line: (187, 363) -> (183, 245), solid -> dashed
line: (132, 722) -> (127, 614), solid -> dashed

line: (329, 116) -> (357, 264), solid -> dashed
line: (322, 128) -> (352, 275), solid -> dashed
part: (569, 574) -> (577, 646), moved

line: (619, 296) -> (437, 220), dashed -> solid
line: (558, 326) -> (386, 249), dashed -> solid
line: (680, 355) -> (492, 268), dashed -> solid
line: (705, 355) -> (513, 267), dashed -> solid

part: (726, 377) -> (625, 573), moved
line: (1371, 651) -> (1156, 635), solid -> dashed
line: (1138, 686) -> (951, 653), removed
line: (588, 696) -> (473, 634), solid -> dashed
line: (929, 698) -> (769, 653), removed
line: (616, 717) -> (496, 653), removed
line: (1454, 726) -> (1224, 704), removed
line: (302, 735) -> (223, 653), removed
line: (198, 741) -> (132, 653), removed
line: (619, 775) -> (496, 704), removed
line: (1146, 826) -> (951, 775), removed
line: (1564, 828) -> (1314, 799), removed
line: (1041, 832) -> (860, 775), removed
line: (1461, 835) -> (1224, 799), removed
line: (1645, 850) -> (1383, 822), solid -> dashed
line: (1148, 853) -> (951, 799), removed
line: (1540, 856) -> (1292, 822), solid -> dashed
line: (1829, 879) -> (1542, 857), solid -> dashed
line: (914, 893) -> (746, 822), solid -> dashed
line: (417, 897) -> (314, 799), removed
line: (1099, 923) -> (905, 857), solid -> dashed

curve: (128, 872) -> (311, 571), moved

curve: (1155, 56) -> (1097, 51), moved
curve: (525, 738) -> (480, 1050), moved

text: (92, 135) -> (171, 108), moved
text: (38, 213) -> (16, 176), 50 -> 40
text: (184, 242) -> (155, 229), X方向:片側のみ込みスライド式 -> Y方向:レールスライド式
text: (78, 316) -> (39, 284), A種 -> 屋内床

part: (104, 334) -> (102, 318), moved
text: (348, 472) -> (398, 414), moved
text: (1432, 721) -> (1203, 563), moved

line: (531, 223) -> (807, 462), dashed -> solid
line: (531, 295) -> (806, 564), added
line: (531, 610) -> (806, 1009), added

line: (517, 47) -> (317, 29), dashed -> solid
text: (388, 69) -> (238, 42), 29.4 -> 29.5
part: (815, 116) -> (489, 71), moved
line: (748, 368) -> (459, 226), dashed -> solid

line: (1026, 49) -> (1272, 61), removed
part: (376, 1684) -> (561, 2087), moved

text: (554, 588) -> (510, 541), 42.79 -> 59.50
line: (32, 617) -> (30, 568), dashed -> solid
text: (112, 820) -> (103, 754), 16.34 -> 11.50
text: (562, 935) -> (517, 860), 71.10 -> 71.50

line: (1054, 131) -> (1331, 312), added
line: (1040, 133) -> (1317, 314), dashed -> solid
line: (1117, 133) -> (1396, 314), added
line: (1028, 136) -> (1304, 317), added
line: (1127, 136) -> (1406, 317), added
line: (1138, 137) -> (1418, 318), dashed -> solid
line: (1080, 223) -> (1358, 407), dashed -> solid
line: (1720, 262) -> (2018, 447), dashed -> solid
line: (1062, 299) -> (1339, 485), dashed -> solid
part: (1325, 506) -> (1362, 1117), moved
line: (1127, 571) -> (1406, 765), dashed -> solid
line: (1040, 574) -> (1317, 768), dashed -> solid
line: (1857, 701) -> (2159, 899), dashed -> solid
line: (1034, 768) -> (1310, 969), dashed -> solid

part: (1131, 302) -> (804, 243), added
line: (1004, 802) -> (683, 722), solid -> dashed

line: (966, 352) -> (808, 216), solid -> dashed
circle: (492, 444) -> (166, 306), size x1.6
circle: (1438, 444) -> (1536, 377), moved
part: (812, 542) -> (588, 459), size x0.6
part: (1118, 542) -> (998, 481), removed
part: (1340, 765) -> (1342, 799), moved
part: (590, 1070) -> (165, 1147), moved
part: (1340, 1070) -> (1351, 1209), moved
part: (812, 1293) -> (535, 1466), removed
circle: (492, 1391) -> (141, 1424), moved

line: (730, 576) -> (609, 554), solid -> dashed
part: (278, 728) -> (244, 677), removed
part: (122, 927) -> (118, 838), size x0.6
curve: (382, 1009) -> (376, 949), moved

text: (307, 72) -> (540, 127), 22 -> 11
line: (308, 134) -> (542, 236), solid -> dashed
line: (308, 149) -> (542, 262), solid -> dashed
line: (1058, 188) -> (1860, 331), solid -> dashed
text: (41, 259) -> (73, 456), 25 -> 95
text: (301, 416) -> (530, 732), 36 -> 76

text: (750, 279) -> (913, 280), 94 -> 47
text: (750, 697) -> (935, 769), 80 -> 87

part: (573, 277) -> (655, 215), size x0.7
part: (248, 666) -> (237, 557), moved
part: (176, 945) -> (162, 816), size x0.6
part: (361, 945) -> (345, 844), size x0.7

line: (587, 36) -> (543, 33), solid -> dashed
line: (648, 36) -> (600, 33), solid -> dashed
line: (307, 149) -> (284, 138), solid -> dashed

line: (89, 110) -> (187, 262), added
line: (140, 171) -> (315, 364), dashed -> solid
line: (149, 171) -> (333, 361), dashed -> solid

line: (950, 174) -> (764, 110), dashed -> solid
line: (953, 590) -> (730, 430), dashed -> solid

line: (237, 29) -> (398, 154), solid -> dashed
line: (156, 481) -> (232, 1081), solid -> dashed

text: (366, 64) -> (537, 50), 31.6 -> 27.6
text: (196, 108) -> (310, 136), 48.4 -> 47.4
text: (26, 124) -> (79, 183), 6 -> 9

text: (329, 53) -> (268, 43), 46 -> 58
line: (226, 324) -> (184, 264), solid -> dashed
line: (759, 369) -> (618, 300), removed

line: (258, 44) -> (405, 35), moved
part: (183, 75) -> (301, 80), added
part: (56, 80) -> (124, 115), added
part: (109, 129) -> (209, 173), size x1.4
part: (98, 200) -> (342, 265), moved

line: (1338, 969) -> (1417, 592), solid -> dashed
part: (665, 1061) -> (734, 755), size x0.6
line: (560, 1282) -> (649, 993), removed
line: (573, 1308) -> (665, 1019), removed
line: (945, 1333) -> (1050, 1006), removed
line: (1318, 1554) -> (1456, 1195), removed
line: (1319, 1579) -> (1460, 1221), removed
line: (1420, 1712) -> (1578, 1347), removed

────

Action item
Working from the material above, retype exactly the lines from the one with "text: (1432, 721) -> (1203, 563), moved" through the one with "line: (517, 47) -> (317, 29), dashed -> solid", both included, and only those lines.

Completed exercise
text: (1432, 721) -> (1203, 563), moved

line: (531, 223) -> (807, 462), dashed -> solid
line: (531, 295) -> (806, 564), added
line: (531, 610) -> (806, 1009), added

line: (517, 47) -> (317, 29), dashed -> solid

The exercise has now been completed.